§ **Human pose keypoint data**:
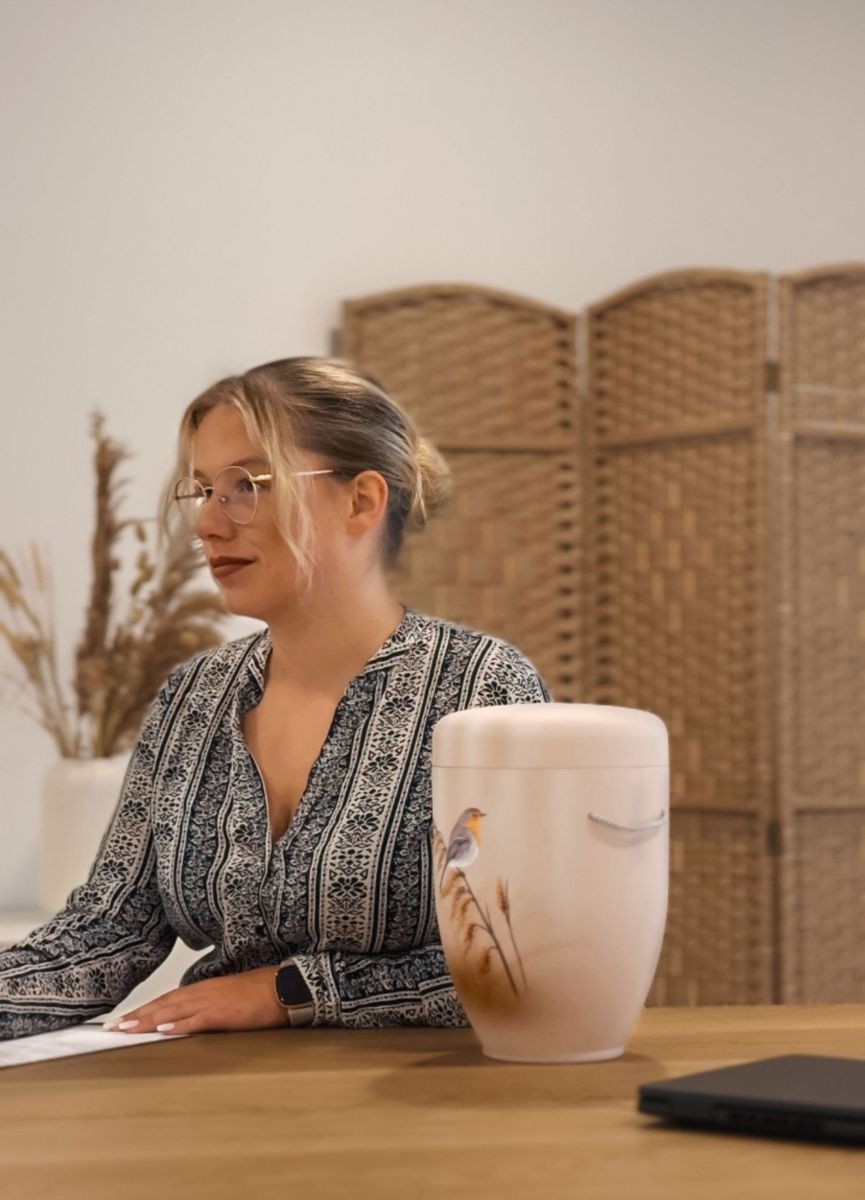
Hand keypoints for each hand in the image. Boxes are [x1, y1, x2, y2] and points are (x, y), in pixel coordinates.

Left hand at [102, 965, 290, 1035]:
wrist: (285, 987)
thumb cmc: (260, 994)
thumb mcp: (227, 1000)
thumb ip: (205, 1009)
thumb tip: (187, 1020)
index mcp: (203, 989)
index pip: (165, 1000)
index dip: (142, 1010)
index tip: (122, 1019)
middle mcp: (202, 992)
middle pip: (162, 1004)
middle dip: (135, 1016)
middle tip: (110, 1027)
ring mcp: (212, 1002)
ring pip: (172, 1010)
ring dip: (147, 1020)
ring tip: (125, 1029)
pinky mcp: (223, 1013)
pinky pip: (196, 1020)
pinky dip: (178, 1024)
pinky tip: (162, 1029)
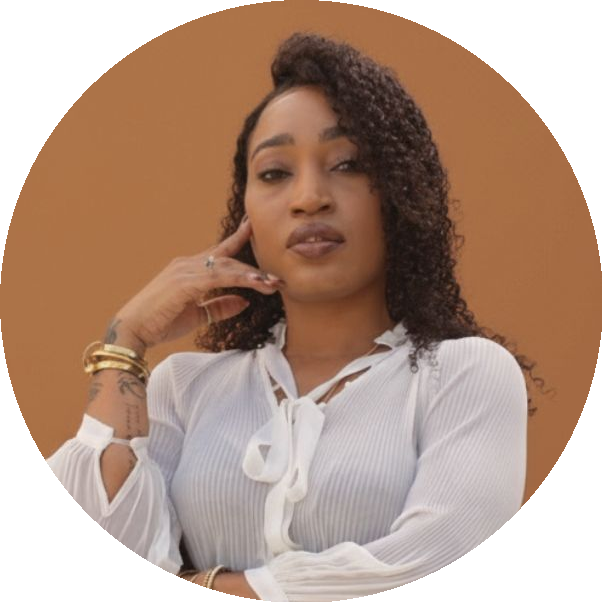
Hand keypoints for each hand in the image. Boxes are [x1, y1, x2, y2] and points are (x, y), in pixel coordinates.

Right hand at [107, 216, 281, 351]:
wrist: (132, 330)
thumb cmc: (161, 323)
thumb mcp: (198, 315)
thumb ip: (220, 306)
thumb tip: (245, 301)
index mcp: (189, 269)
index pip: (219, 252)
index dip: (238, 239)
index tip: (254, 228)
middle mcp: (187, 264)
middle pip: (228, 259)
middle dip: (254, 268)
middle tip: (277, 276)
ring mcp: (185, 271)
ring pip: (227, 267)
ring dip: (252, 275)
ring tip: (273, 283)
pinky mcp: (185, 282)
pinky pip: (219, 277)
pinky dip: (240, 280)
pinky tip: (256, 284)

§ **WHAT YOU NEED TO DO**:
Which lines hold the word "pinky"? Return all of them from the records above.

§ **WORKED SOLUTION**:
pinky mcp: (223, 1013)
pinky pip: (196, 1020)
pinky dip: (178, 1024)
pinky tip: (162, 1029)
pinky mcp: (185, 282)
pinky pip: (219, 277)
pinky dip: (240, 280)
pinky tip: (256, 284)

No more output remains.